Они оба поднялись, чтобы выслушать известие. Инстинктивное движение, дань уважения отошедшему в мир иной.

— Я не знаю, как это могло быть, — произнесла доктор Курчи, — но ваш друг выдержал операцию.

Джьянни посмотрел на безмерно уставшую женщину в измятом и покрытом пятнами врачебном одеянии и вдруг понял, как она прекрасна.

— Спасибо вам за все.

— Не спешите благодарить. Он может умереть через час.

— Где он теперь? — спросил Джьянни.

— В реанимации.

— А что потом?

— Потом понадобится интенсивное хирургическое лечение.

— Я должен находиться при нем.

— Это не разрешается.

— Я не могу оставить его одного, — взмолился Джьянни. — Они уже были здесь, они его ищут. Эти удалились, но придут другие. Они прикончат его, будьте уверены. Вы знаете эти вещи лучше меня.

— Идемте со мной, — подумав, предложила Елена Курчи. Она велела Джьянни надеть стерильную маску, шапочку и халат и усадила его в углу комнаты за экраном. Он сидел там с пистолетом в руке и прислушивался к негромким, но пугающим звукам мониторов.

Вот что я причинил этому человеку и его семье.

Глава 54

Настало утро — и Пегги приняла решение. Сегодня она это сделает.

Она лежала в постели на животе, опустив подбородок на сложенные руки. Она думала о своем муже и о своем ребенке, о том, что они должны быть все вместе. Думала до тех пор, пока совершенно себя не истерзала. Я не должна так делать. Иначе я стану бесполезной.

Несколько прядей волос упали ей на глаза, и она смотрела в окно сквозь эти пряди.

Она видела несколько кустов и дерево поблизости и горы в отдалении. Порыв ветра налетел со стороны гор, надул тонкую белую занавеску и прижал ей к лицу. Поток бежал неподалеку, внизу за домом, и хотя Пегги не видела его, но слышала шум воды и дыхание ветра над потоком. Вода шумела так близко, что, казалось, плеснет ей на ноги и омоет их.

Немного погодя она встала с постели и искупалась в ручье. Она не была голодна, но поела, потому что привыкла начинать с этого день и не хотела ничего менять.

Потом она занялась делами, которые считала нужным сделать.

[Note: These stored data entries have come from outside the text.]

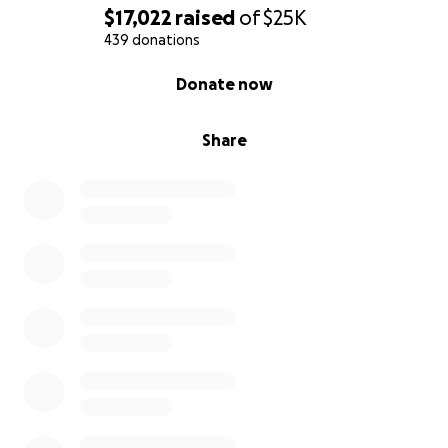
$17,022
raised
of
$25K
439 donations
0% complete
Donate now
Share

То была часть обычного порядка, заведенного ею для себя, — как будто наведя порядок в малом, в мелочах, она могла сгладить тот беспорядок, который грозил разрушить целое.

Она не имела представления, жив Витторио или погиб, но написала ему записку. На тот случай, если он вернется сюда, она не хотела, чтобы он мучительно гадал, куда она подевалась. Оставила несколько неразборчиво исписанных листков в том месте, где они условились оставлять такие вещи, если потребуется.

Под конец Пегги начала двигаться все быстрее и быстрее, словно быстрота движений сама по себе могла удержать ее от размышлений.

Она вышла из дома, заперла дверь и спрятала ключ на верху дверной рамы.

Перед тем как сесть в машину, она оглянулась на дом, который они с Витторио считали своим безопасным прибежищем. Села после этого за руль и двинулась в путь в лучах предвечернего солнца, медленно петляя по дороге, ведущей с гор по направлению к Равелло.

Она ехала скованная, напряженная, то и дело заглядывая в зеркало заднего вида из осторожности, которая, как она сама понимала, была продиктована не логикой, но страхом. Если бы они и стали ее разыскивать, убеждала она себя, то уж конечно не на извилистой горной дороге. И тем не менее костяшки пальцев на рулевом колесе побелели от напряжения, а глаза продолжали то и дело перебегать с дороги впереди на зеркало заднего вида.

Добравшись до Равелло, она трижды объехала город, пристально вглядываясь в прохожих и в машины, кажущиеся хоть в малой степени подозрительными. Накануне она уже сделала пробный объезд и облюбовала платный телефон, который показался ей наиболее удобным. Сегодня она подготовилась к разговору, вышла из машины с полным пакетом нужных монет и направилась к телефону у автозаправочной станции. Там она заказала личный разговор с министром юстиции Генри Дарнингом, департамент юстиции, Вашингтон, округ Колумбия.

Личный секретарь Дарнинга сообщила ей, что министра сейчас нет в кабинете, и тогда Пегги попросила телефонистку записать и передать, что Айрин Хоппер позвонит еще раз в час тридцать дня по вашингтонскому времени и что для министра юстиции чрезвычайно важно переговорить с ней.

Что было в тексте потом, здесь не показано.